Anyone done this?
Each week that goes by we have another cert expire for a customer that we don't monitor and end up having to do the work retrospectively / unexpectedly.
If anyone is working on this an needs help i'd be willing to brainstorm.
Currently I have this shell script set up in Cygwin on my machine: prefetch.net/.../checkcertificate.html
In combination with this mailx emulation script: www.reedmedia.net/.../mailx.sh and cron it works pretty well to send me a list of upcoming cert expirations. Of course, I have to manually maintain a list of addresses, but it is pretty much set and forget.
Very nice :)
I managed to write a powershell script. that queried the local CA store or the trusted Root authority. It works great but i haven't written the agent procedure to automate it yet. Its really powerful though. It is a combination of all the certificate powershell stuff google could throw at me. Give me til the end of the week and itll be posted here.
We are monitoring for these events (logged on Server 2008 systems) so we at least get prior warning. I think you'll still need to break out the powershell for the gory details and to get anything useful out of Server 2003.
Message:
@Mark
Care to share your powershell script? This is something that I would definitely implement. Im sure many others would appreciate as well.
Thanks
Hi jdvuyk, i will try to have it up by friday, at the moment its the wrong CA store that it is querying, easy fix i just have to find time, and i'd like to put it up with the agent procedure as well.
@combo, good work :) I'll add it to my monitoring now :)
Hello Mark,
You probably have a solution now, but for anyone else looking for an SSL Certificate Monitor we have the following tool:
www.redkestrel.co.uk/.../certchecker.cgi
It discovers SSL certificates deployed on your networks and alerts you when any of them are approaching expiry.
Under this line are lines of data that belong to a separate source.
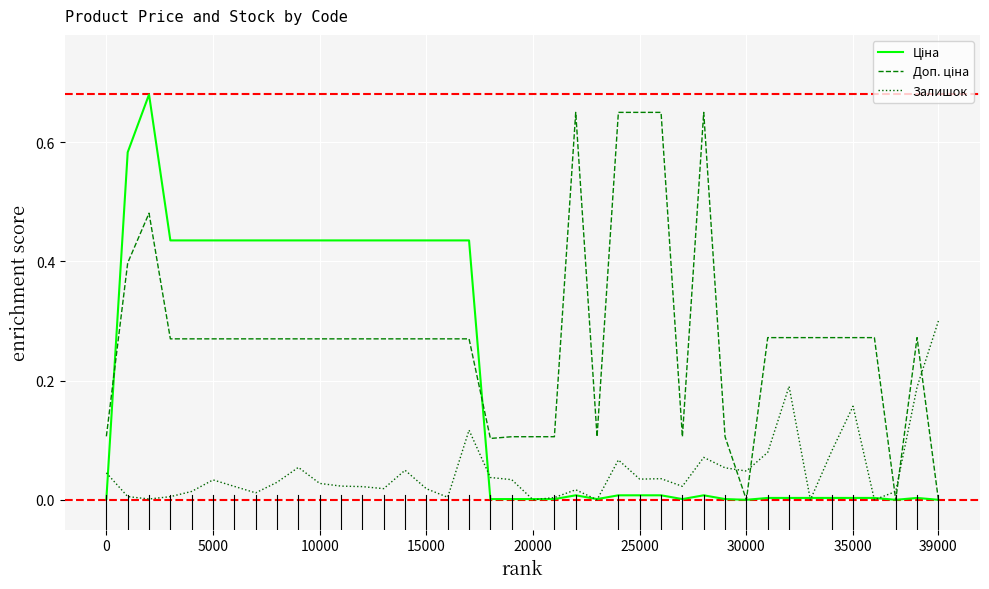

What is the difference between the second highest and second lowest values in the Доп. ціна series?

0.7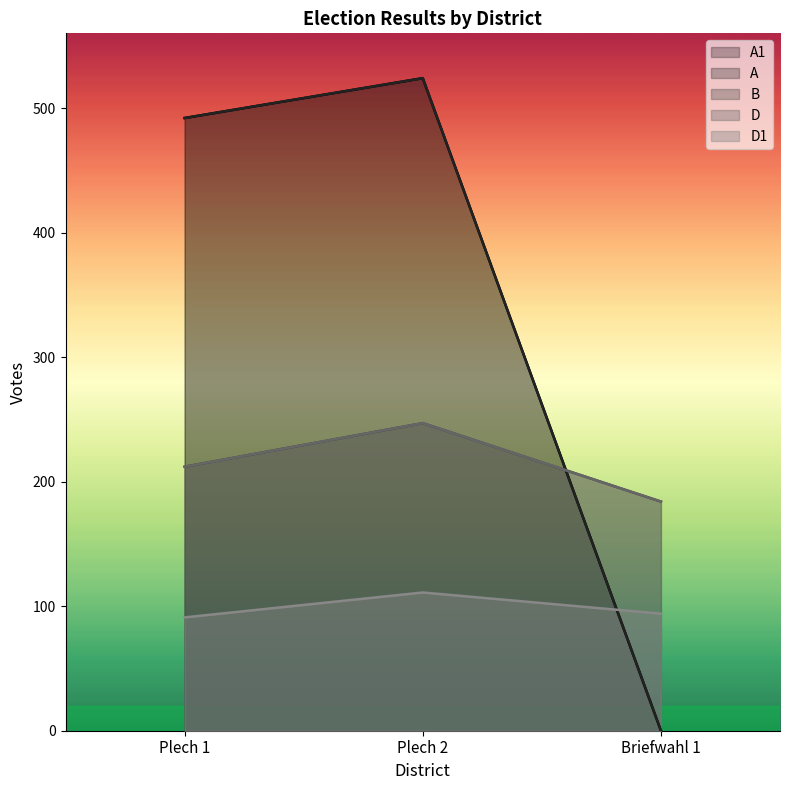

Reading left to right, what are all the values shown in this chart?

A1: 492	524	0
A: 492	524	0
B: 212	247	184
D: 212	247	184
D1: 91	111	94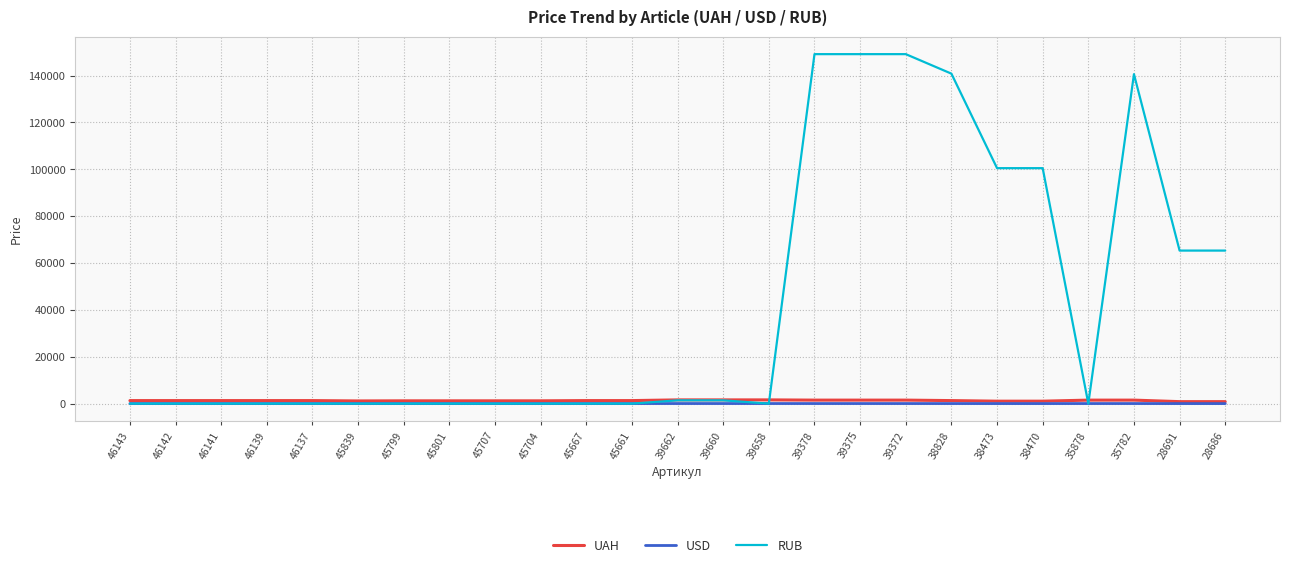

Which series has the largest total across all categories?

RUB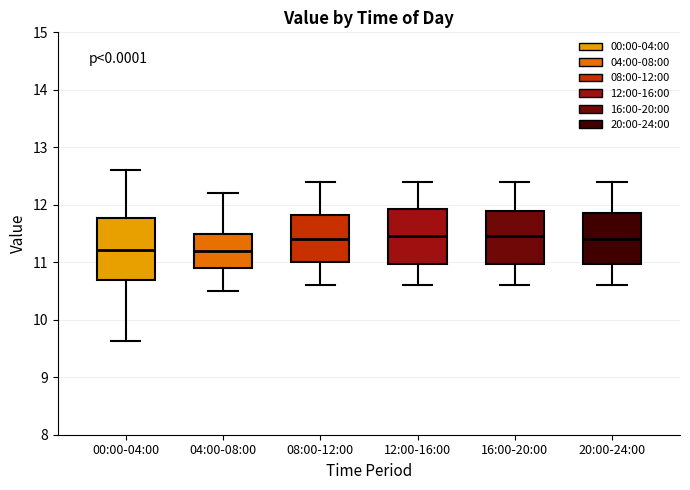

Where does the upper whisker of the box for 00:00-04:00 end on the y-axis? The values are not printed on the chart, so give them approximately, as read against the axis.

12.6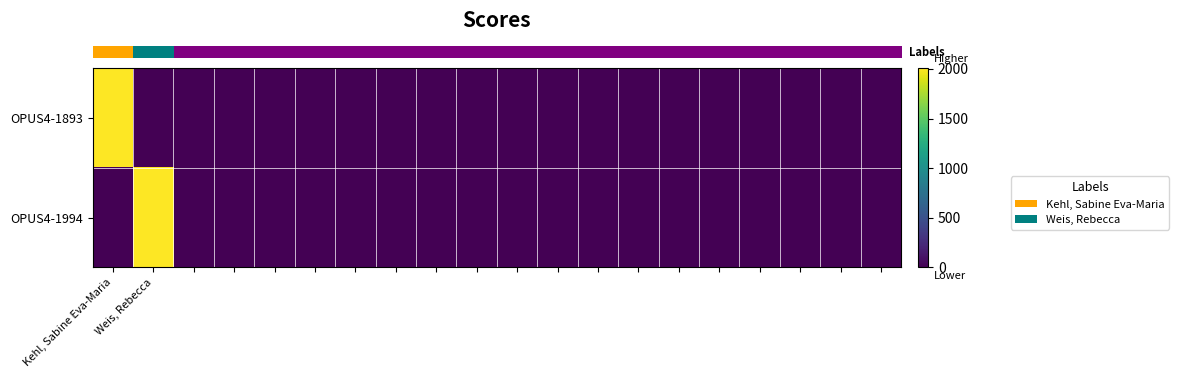

Count the number of data series in this chart.

2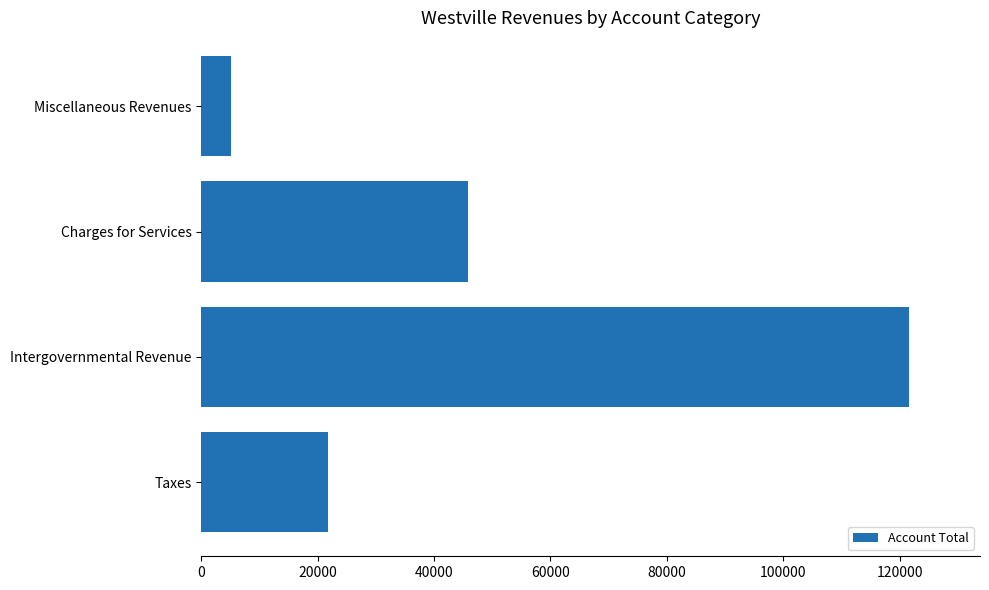

What is the difference between the maximum and minimum values?

116607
It will also identify expired certificates, certificates using short keys or weak algorithms etc.
Regards
phil
Hi Mark, would it be possible to share the script? That would be greatly appreciated
Monitoring certificate validity is a builtin function in Kaseya Network Monitor. Add a Lua script monitor and choose "checkcertificateexpirytime_.lua". There you can set the number of days before expiration you would like to get notified.